Natalie swallowed, then whispered, “Okay.”
“Come back here.” His tone was gentle, not commanding. She returned to his arms, and then lay back down on his bed. The pale light of dawn was starting to come through the windows. Ransom followed her gaze to it. “I feel like we’ve lived a lifetime in one night.”
“Me too.” In his arms, she felt a sense of fragile peace, like an opening flower. “I want to go home.”
“To the circus?”
“Go back, I meant. Back to Refuge City. I could stay at your apartment. We could just… live.”
“Sounds good to me. The apartment’s tiny, though, and the sublet is nearly up. We could pick out a new one together. Not another sublet, an apartment of our own.”
On a one-year lease, she thought. But she didn’t say it. Ransom believed what he believed, and she had to accept that. “I’d love to pick out an apartment with you. How come you always had sublets?”
“Same reason I switch out rental cars and phones, and try not to attract attention. I was afraid someone who’d been kidnapped by Apex, or one of their loved ones, would come after me.”
“And try to kill you?”
“Yeah, probably, but that wasn’t the part that scared me. My worst nightmare was someone who didn’t want to kill me—someone who wanted to accuse me, face-to-face. That seemed worse than an assassin.” She felt his chest move with a ragged breath. “It still does.”
Natalie, who knew all about fearing things more than death, didn’t argue. “We could get a bigger sublet.”
“No, no. I can’t drag you into that kind of life. If someone does track me down, I’ll have to face it. I gave up on fading into the background when we rented the Mustang, anyway.”
Mischievously, she said, “Does that mean I can dye your hair purple?”
“Nope.”
“What about taking you clothes shopping?”
She was amused to see a slightly panicked look cross his face. “What were you thinking of?”
“Bondage gear. A spandex trapeze leotard. A black leather jacket. Anything but your ‘professor who shops at K-Mart’ look.” Then, graciously, she said, “Unless you actually like that.”
“Not especially.” Then, after a moment, he said, “Would you like to see me in a black leather jacket?”
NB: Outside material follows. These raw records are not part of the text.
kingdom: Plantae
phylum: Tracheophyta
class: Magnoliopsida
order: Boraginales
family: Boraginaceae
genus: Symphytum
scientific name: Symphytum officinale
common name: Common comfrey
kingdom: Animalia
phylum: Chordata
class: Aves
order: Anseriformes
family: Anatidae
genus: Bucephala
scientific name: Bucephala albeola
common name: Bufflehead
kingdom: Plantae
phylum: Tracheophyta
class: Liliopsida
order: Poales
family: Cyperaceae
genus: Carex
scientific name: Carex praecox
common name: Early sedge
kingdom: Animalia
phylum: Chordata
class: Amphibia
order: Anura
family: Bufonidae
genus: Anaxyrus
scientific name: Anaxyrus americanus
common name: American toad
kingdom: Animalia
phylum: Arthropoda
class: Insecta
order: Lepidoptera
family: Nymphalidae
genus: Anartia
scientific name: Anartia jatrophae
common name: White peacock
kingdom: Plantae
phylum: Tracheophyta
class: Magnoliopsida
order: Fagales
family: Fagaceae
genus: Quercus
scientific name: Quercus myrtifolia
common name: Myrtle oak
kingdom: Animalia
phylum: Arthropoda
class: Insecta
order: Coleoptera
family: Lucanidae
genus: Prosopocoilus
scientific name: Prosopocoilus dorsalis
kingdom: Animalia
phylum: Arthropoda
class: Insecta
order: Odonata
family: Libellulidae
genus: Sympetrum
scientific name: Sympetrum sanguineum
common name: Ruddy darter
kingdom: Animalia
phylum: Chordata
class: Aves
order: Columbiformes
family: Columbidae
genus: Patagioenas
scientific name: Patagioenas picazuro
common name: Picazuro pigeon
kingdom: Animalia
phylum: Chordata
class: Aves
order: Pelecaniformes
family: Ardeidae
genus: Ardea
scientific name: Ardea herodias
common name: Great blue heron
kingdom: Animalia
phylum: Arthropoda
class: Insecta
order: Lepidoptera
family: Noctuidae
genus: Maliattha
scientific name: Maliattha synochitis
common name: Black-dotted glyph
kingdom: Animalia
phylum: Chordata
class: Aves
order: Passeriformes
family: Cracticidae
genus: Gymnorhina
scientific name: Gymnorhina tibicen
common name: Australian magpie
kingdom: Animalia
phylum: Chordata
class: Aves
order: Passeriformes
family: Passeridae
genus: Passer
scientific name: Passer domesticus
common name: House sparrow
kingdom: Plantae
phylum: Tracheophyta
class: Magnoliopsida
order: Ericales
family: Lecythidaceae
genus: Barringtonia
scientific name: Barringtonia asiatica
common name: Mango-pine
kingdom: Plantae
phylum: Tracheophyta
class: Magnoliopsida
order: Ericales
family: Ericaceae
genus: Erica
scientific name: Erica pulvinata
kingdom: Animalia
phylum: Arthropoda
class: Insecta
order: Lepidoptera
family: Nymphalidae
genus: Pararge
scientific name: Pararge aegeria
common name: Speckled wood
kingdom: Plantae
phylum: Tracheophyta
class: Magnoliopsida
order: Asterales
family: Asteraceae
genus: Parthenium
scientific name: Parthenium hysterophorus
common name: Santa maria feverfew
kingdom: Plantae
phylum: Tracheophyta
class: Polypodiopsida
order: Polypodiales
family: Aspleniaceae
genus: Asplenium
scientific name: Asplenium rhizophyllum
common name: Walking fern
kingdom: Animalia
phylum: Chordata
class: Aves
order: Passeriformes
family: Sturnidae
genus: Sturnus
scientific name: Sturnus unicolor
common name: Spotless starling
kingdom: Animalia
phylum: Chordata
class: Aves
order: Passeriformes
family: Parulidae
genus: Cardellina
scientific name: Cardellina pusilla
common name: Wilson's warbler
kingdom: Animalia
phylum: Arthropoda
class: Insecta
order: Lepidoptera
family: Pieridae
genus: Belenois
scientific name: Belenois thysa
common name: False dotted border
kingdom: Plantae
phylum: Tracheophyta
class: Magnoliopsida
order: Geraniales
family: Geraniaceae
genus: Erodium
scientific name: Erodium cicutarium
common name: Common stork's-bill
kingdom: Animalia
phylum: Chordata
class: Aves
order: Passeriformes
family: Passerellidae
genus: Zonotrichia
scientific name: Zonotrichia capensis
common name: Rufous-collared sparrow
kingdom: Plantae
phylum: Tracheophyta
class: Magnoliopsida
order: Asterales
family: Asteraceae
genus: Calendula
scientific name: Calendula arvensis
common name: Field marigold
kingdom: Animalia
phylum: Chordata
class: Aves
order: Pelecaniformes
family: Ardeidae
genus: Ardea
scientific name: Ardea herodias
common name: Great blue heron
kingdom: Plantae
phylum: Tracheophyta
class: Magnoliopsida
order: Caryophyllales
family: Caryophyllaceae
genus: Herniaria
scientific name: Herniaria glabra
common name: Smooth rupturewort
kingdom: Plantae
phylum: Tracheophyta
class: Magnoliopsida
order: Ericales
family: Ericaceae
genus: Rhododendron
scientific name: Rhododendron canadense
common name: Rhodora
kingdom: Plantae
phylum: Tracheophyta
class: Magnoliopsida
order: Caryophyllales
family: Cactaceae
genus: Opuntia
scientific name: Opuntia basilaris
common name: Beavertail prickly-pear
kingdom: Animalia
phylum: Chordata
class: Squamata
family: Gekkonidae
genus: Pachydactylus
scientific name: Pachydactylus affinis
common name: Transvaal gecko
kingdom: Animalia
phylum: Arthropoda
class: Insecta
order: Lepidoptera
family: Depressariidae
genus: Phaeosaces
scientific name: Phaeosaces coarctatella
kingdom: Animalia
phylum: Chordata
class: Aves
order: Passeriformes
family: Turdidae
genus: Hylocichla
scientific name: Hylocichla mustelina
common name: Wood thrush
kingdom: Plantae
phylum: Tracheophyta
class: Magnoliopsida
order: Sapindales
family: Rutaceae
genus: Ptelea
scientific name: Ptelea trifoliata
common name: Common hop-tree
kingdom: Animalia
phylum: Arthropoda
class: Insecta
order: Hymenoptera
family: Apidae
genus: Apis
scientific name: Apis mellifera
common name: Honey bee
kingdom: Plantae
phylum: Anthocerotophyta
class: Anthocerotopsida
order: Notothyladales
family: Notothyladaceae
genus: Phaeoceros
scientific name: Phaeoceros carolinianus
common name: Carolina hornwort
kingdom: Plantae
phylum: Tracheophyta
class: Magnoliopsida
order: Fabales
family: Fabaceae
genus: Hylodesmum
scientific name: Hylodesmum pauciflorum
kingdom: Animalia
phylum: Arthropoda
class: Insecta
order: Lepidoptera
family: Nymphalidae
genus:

She grinned. “We are definitely going shopping.”
They dozed off for a few hours before the puppies woke them up with barking demands to be fed and entertained. They fed the pups, then went to the motel lobby and paid for the man in the room next door, lea
ving a note of apology with the clerk. Natalie wrote the first one, but Ransom claimed that it looked like “ME AGONIZE FOR BEING SO NOSY” and wrote a new one himself.
Then they had breakfast at an outdoor café, where they planned their trip back.
“I’d still like to hit Tomato Land again,” Natalie said.
“And paraglide?”
“And paraglide. They’re both on the way back anyway.” She seized his wrist. “And now… we’re going shopping.”
One mall and three shops later, she decided that she should have put WATCH RANSOM MODEL CLOTHES on her list. It was definitely a bucket list-worthy experience, even though it did require a few trips to the restroom for cold water to the face.
When they checked out of the motel, carrying their bags toward the car with Wally and Heidi at their heels, she took yet another moment to drink him in. Black boots, black jeans, white T-shirt, and black leather jacket; the only color was his red-brown hair. The jeans showed off his legs and the shirt showed off his chest and the jacket brought it all into focus. He looked strong and tough and a little bit dangerous: the kind of man your mother might warn you about.
He caught her eyeing him. “No more professor?”
“Professor Indiana Jones, maybe.”
He looked pleased, but said, “I’d need a fedora.”
“Not a whip?”
“I already nixed the bondage gear.”
She laughed and slid behind the wheel. The wind blew back her hair and the car practically purred under her hands. Ransom kept his arm around her shoulders and Wally sat in his lap with his head on her thigh, while Heidi curled up at his feet.
She had so much, it seemed greedy to want more. Greedy, and reckless, and dangerous. But she did.
By the time they arrived at Tomato Land, it was about to close for the day. They went to the nearby beach instead, the one with the paragliders. The next morning, they’d visit Tomato Land and go paragliding; the morning after, they’d head back to Refuge City.